[Stored data entries]
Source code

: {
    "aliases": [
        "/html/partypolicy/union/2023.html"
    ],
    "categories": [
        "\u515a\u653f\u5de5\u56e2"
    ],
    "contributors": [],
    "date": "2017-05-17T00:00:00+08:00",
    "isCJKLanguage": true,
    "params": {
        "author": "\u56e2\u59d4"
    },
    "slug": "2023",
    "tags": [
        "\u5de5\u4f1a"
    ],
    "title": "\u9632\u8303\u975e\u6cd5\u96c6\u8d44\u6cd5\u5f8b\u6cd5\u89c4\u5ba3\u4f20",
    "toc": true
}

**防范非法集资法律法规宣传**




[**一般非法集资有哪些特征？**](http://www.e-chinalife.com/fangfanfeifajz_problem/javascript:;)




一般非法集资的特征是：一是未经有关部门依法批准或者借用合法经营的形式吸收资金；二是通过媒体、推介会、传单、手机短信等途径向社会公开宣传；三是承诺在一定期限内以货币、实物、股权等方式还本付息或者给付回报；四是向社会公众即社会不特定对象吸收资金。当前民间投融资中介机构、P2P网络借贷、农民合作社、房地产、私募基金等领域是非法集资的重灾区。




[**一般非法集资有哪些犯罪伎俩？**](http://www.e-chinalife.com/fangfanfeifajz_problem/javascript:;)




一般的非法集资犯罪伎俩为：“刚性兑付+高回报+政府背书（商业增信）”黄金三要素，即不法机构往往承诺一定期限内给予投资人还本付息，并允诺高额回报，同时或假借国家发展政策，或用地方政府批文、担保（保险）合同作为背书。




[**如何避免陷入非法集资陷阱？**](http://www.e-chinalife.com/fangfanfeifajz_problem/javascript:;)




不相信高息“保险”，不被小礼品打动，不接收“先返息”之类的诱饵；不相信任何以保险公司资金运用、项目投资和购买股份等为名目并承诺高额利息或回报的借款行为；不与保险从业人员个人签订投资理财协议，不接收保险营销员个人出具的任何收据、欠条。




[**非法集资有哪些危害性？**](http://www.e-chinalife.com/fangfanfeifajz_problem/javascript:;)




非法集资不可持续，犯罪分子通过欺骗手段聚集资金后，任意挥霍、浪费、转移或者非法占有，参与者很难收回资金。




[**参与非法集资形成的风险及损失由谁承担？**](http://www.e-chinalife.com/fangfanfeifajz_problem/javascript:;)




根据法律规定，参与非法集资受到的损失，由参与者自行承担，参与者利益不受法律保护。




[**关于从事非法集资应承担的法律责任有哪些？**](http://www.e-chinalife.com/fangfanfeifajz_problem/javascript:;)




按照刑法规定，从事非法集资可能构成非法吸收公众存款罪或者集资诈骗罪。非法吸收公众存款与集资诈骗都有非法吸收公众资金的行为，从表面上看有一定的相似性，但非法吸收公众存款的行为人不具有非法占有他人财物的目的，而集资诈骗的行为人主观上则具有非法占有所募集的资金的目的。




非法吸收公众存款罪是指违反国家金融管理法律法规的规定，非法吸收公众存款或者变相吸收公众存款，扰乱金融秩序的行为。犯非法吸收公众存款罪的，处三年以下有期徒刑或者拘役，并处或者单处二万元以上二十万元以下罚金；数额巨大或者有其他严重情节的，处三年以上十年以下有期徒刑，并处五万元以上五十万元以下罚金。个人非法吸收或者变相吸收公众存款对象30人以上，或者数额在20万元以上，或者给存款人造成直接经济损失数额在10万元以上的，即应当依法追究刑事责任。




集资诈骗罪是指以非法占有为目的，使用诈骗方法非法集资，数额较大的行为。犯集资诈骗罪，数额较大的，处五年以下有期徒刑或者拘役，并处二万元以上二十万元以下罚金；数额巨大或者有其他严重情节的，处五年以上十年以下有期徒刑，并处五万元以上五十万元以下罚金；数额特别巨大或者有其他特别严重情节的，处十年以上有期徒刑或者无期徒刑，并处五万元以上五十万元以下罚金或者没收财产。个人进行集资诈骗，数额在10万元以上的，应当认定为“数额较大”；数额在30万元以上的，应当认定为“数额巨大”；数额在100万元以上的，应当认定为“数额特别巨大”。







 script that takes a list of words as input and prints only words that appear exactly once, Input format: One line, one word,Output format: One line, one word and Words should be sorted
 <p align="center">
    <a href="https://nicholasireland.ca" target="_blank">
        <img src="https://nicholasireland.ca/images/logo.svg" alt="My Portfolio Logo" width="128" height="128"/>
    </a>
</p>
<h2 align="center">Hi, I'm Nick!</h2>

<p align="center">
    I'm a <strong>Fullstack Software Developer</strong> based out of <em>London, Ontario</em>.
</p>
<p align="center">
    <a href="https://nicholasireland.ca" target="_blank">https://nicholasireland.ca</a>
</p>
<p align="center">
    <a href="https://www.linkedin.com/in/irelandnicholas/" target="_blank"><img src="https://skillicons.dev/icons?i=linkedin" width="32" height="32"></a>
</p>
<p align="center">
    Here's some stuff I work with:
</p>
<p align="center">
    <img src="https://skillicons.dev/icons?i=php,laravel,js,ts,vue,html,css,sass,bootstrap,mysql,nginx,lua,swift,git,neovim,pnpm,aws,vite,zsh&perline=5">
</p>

▶ _Job_
Copy every line of the data that holds the string "skillicons".

▶ _Answer box_
    <a href="https://www.linkedin.com/in/irelandnicholas/" target="_blank"><img src="https://skillicons.dev/icons?i=linkedin" width="32" height="32"></a>
    <img src="https://skillicons.dev/icons?i=php,laravel,js,ts,vue,html,css,sass,bootstrap,mysql,nginx,lua,swift,git,neovim,pnpm,aws,vite,zsh&perline=5">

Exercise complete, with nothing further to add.